My name is Audrey Creary-De La Cruz, and I am a compulsive apologizer. Throughout my life I consistently apologize for unnecessary things daily much to the irritation of my family, friends, and coworkers. But I just can’t help myself. After years of reflection and a year of Women and Gender Studies classes, I have come to the conclusion my unnecessary apologies and those of many other women are the result of Patriarchal microaggressions. Throughout this piece I hope to explain what that means and hopefully find a way for all of us to collectively heal and kick this Patriarchal habit.  

In a case study explored by the Child Mind Institute, Rae Jacobson determines one of the key factors in the unnecessary apologies of women everywhere is largely due to the way we teach young girls to behave from childhood. Jacobson describes how as children, girls are asked to adhere to an impossible set of standards. While trying to empower these young women, parents and adults continue to project standards of politeness, good manners, and consideration. In doing so, these young girls are absorbing expectations that reinforce a very biased social hierarchy. The standards and expectations being projected on young women are not applied to young men in the same situations. Women are taught to apologize, reflect before speaking, only speak when spoken to, etc. Yet men are never held to these impossible expectations, they are celebrated for speaking out of turn about something that needs to be addressed, they are never expected to apologize when they accidentally bump into someone or any of the many reasons women feel the need to say, “I’m sorry.” By doing so, men are placed on a higher pedestal, granted agency, and autonomy to say and do as they please while women fight every day to appease the expectations of society.  

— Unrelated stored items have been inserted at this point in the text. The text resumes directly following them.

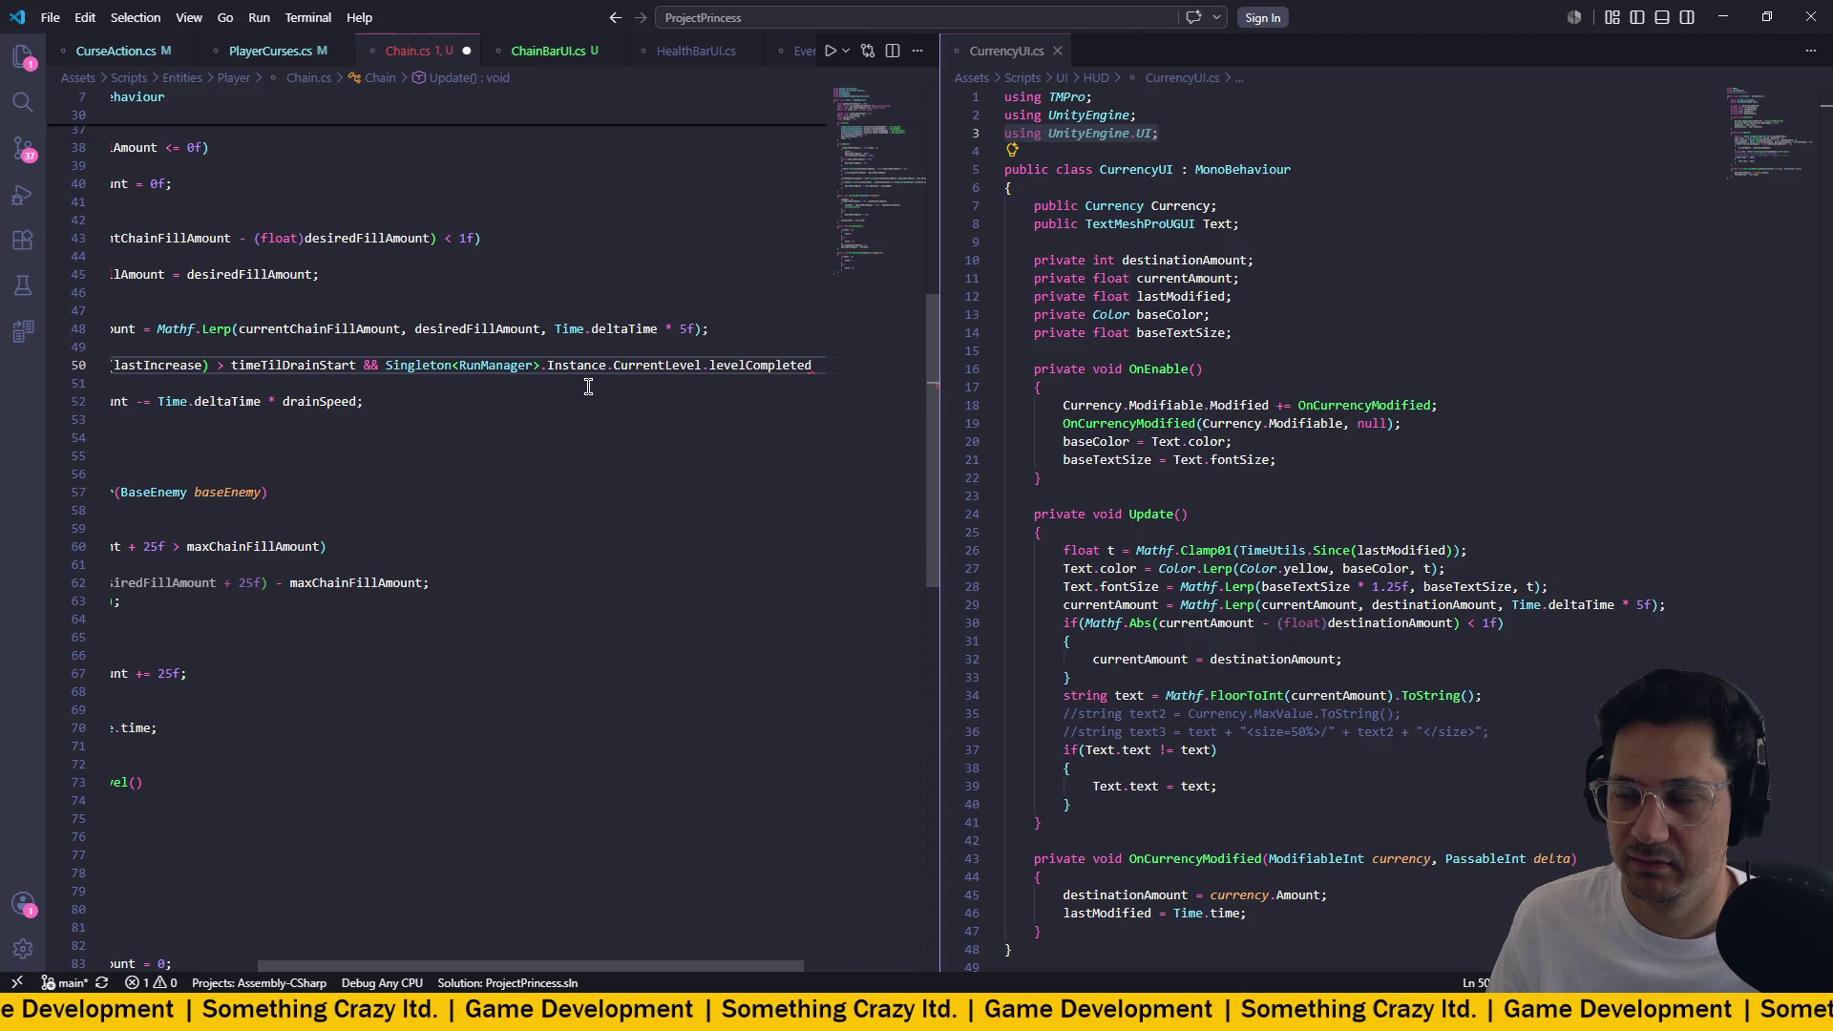
Negate the check to '!Singleton<RunManager>...levelCompleted' and switch to Unity to recompile.
{"action": "left_click", "coordinate": [385, 366]}
{"action": "type", "text": "\""}
{"action": "key", "text": "BackSpace"}
{"action": "type", "text": "!"}
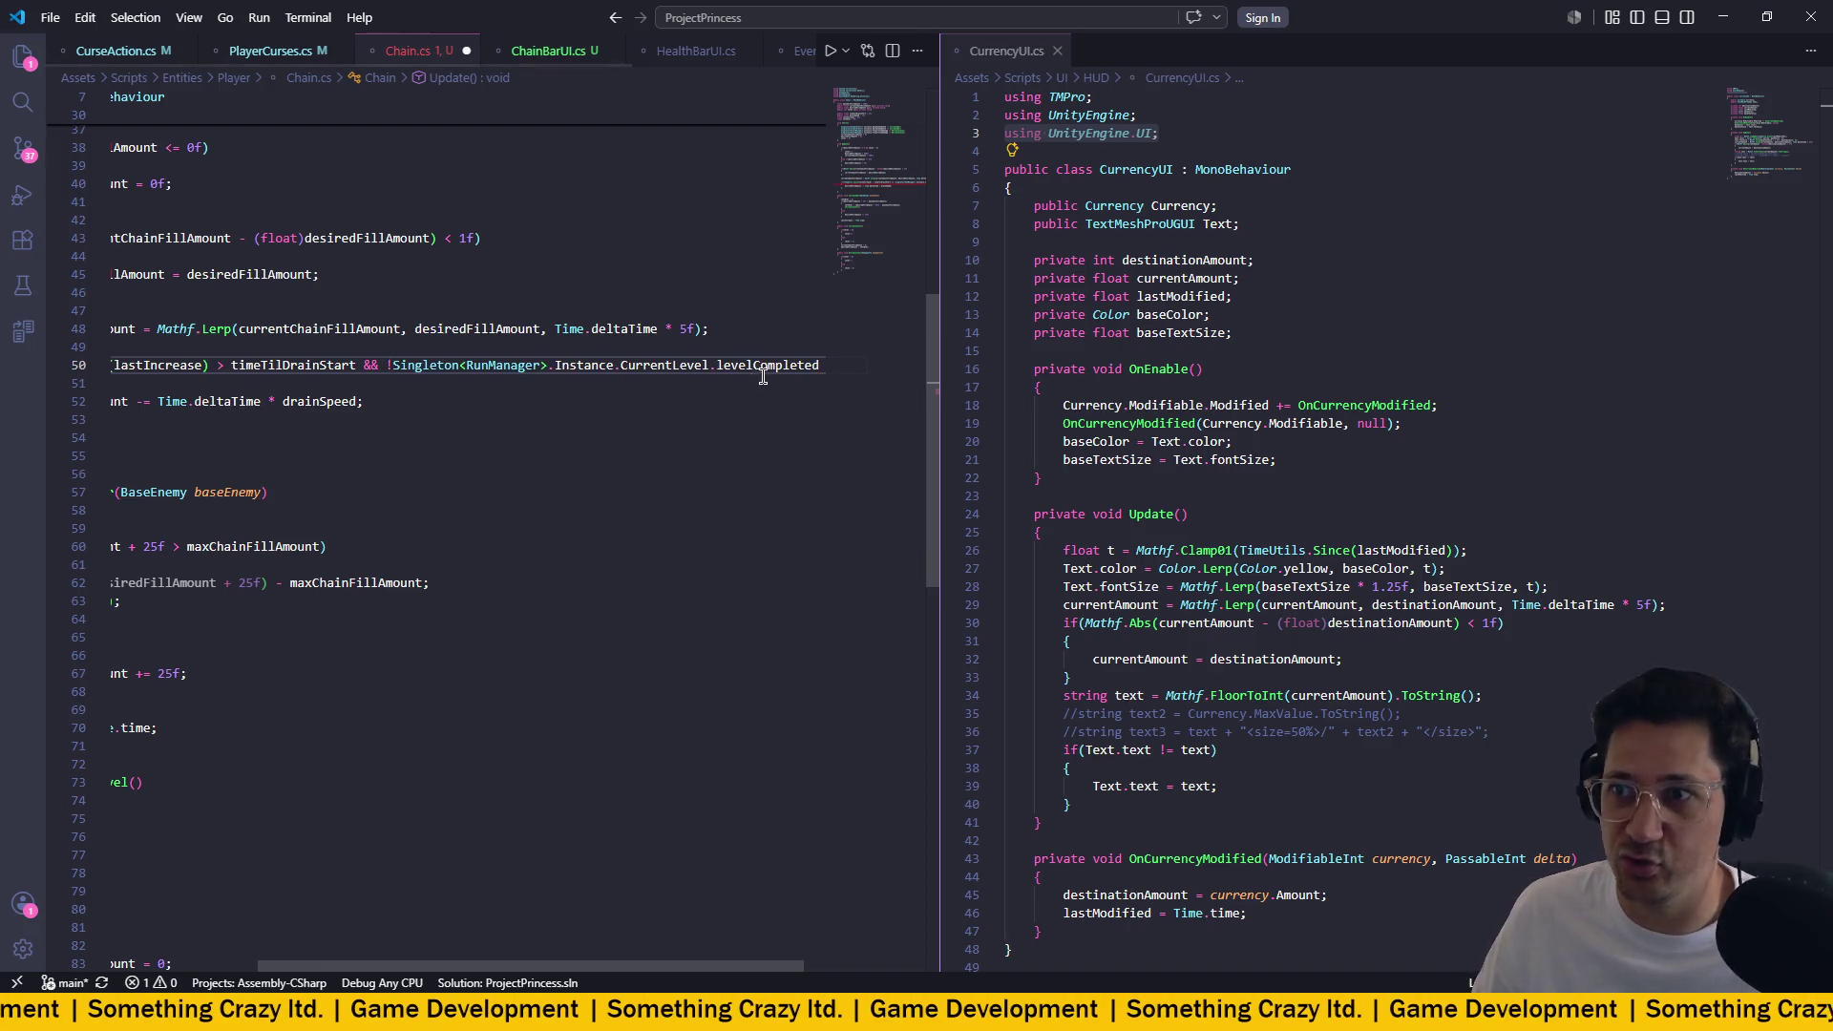
{"action": "left_click", "coordinate": [793, 364]}
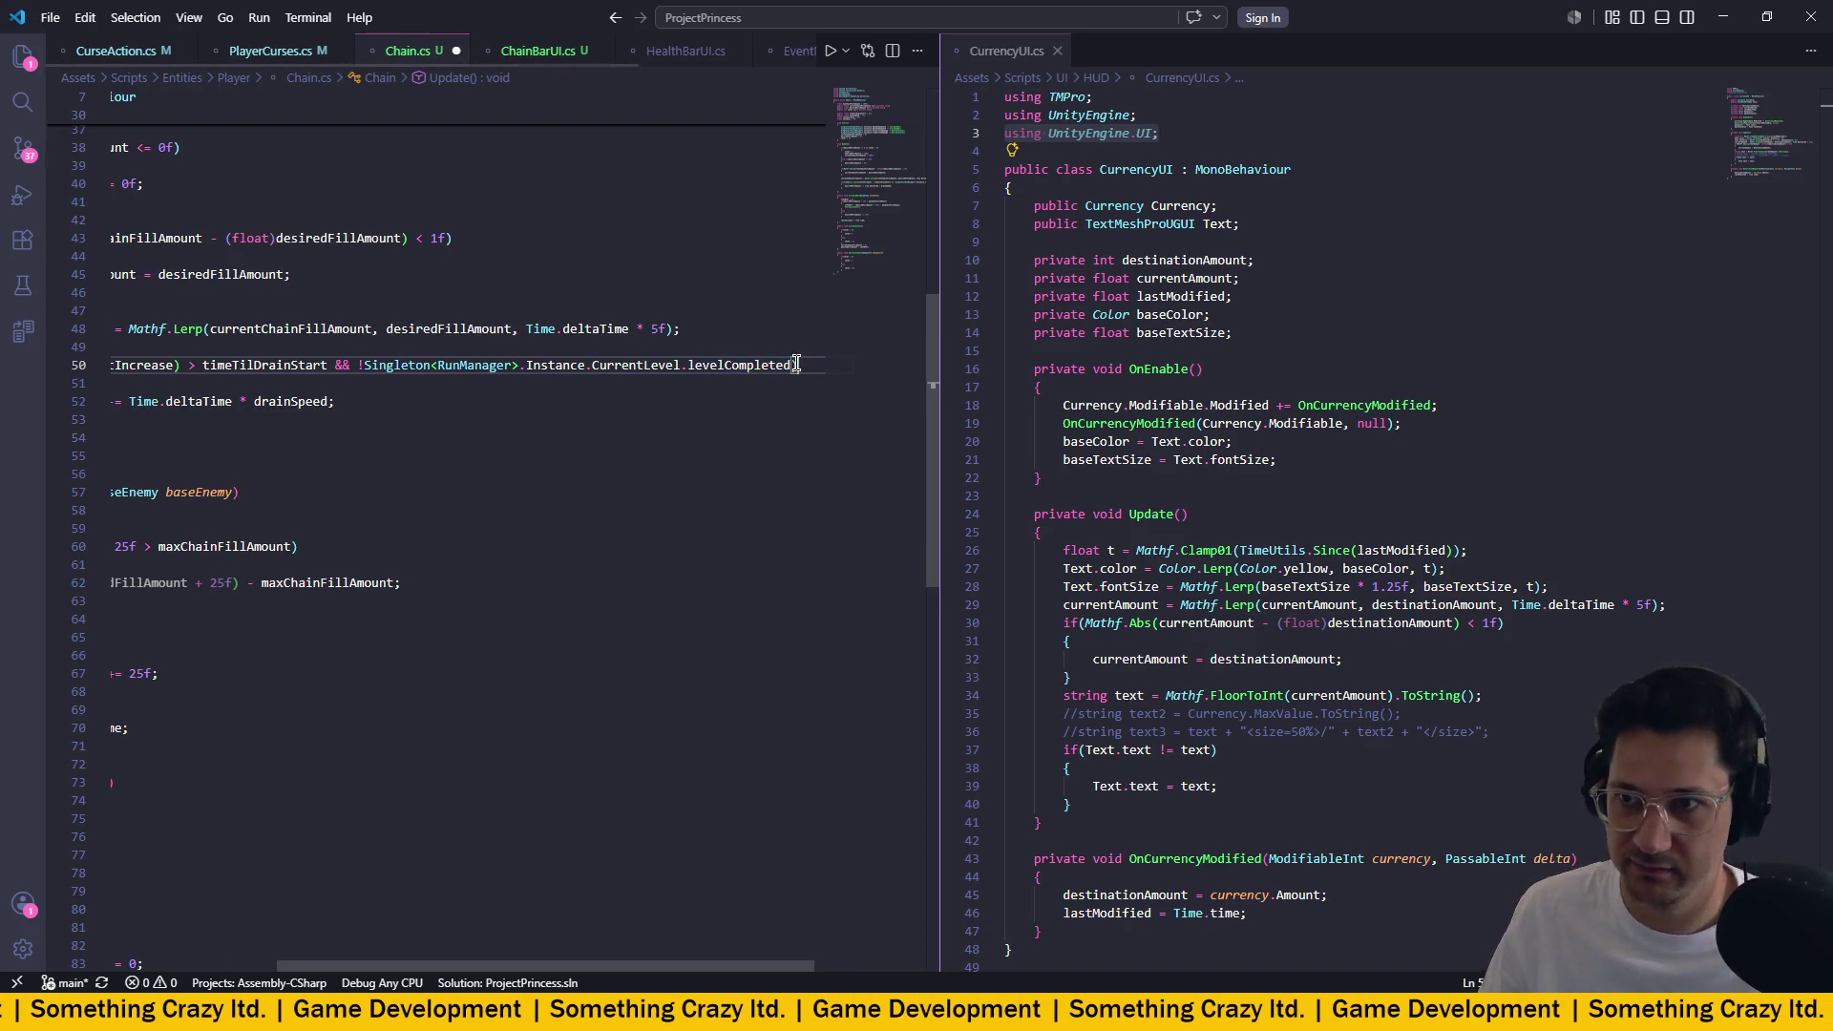
{"action": "scroll", "coordinate": [684, 389], "scroll_direction": "left", "scroll_amount": 3}
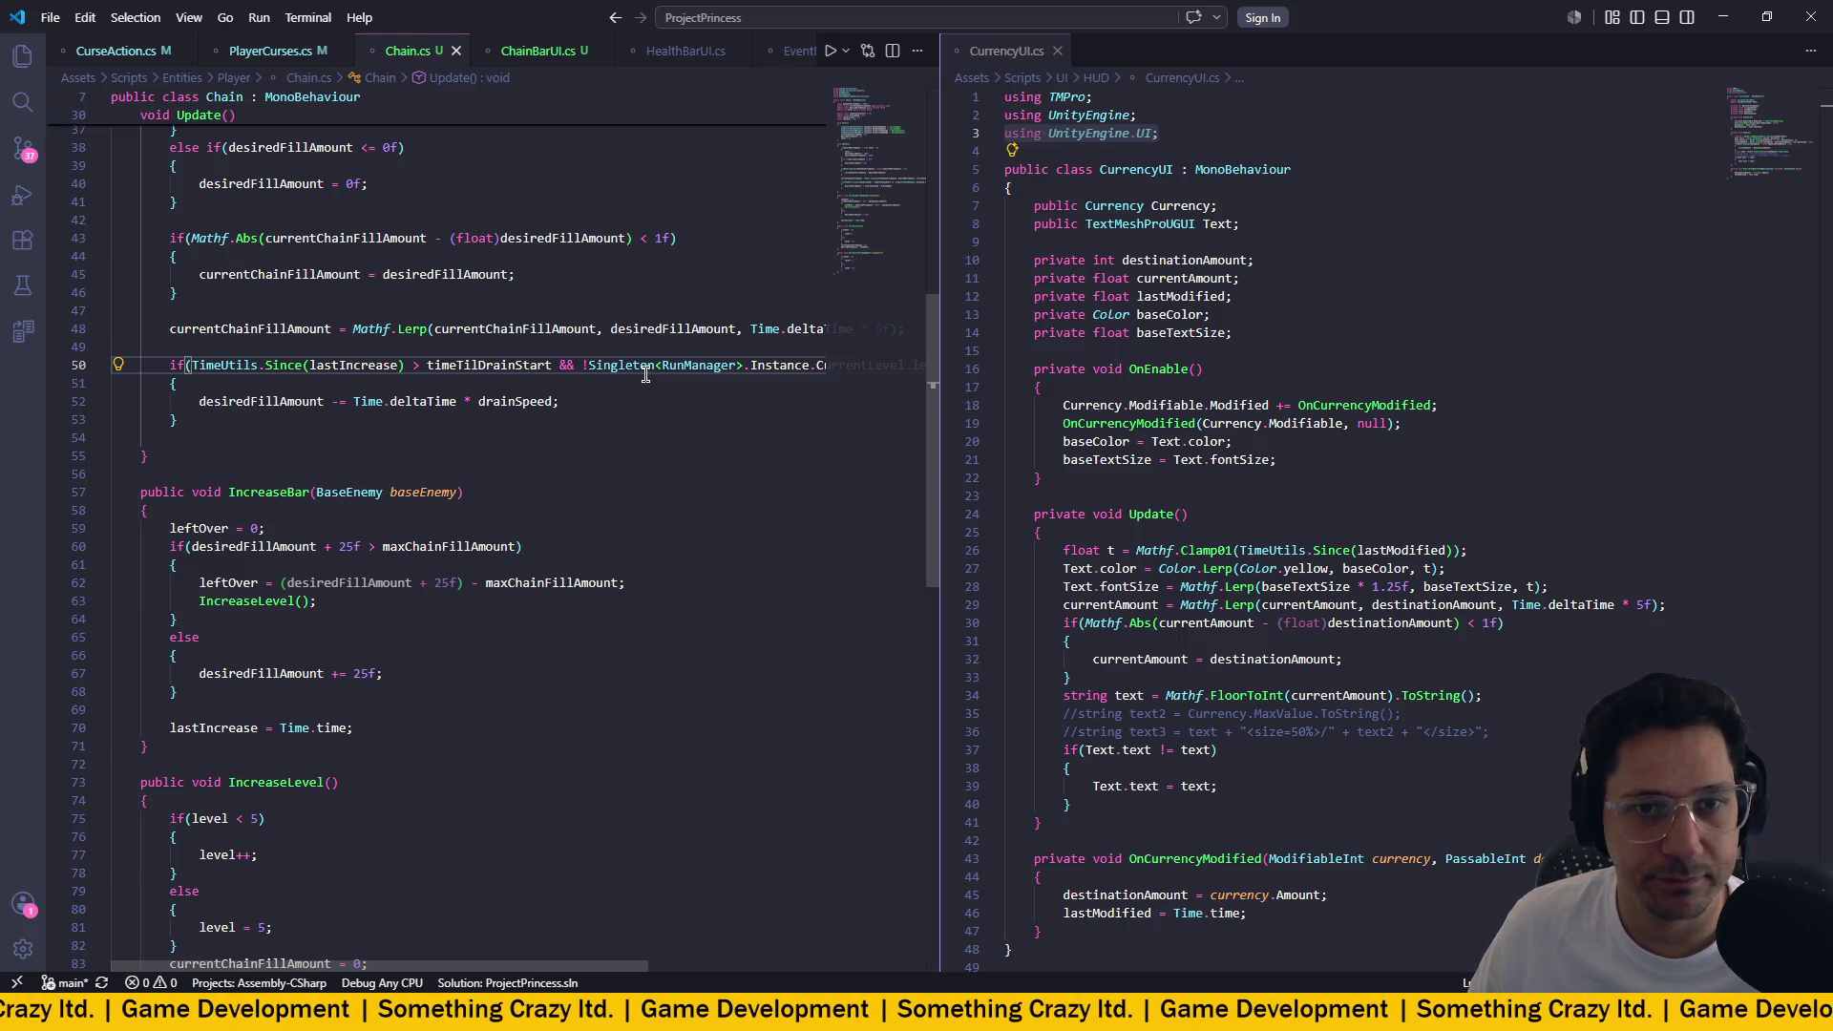
{"action": "key", "text": "alt+Tab"}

It is also important to note that the people who teach young girls the impossible social standards are the women who are closest to them. Mothers, teachers, women from older generations pass down this cycle of yielding our time and apologies to men who refuse to return the very efforts that hold us back. By teaching girls to apologize to men, it has been shown to decrease their self-esteem and implant the notion of a gender-based hierarchy in their minds from an early age. Now that you have the fact, what are some ways we, as strong independent women, can avoid unnecessary apologizing and begin utilizing our words for stronger/better things?  

There are few ways to get yourself out of that compulsive apologizer state of mind. For starters, pause before you apologize. Take a beat and ask yourself, “is this something that warrants an apology?” or “would a man apologize in this situation?” Another helpful tactic is to find fun little ways to hold yourself and your friends accountable. For example, in our very own Women’s Resource Center, we have Feminist Apology jar. When someone in the center apologizes unnecessarily you must put your name in the jar and at the end of the month whoever has the most names drawn must complete a reluctant task. One final tip is to find alternatives to the words “I’m sorry.” One of our brilliant WRC acquaintances suggested finding different words like saying “oops” or “that was an accident”. With these tips in mind, it is good to remember that you are a valuable member of society. Do not waste your time needlessly apologizing to men, they do not deserve it.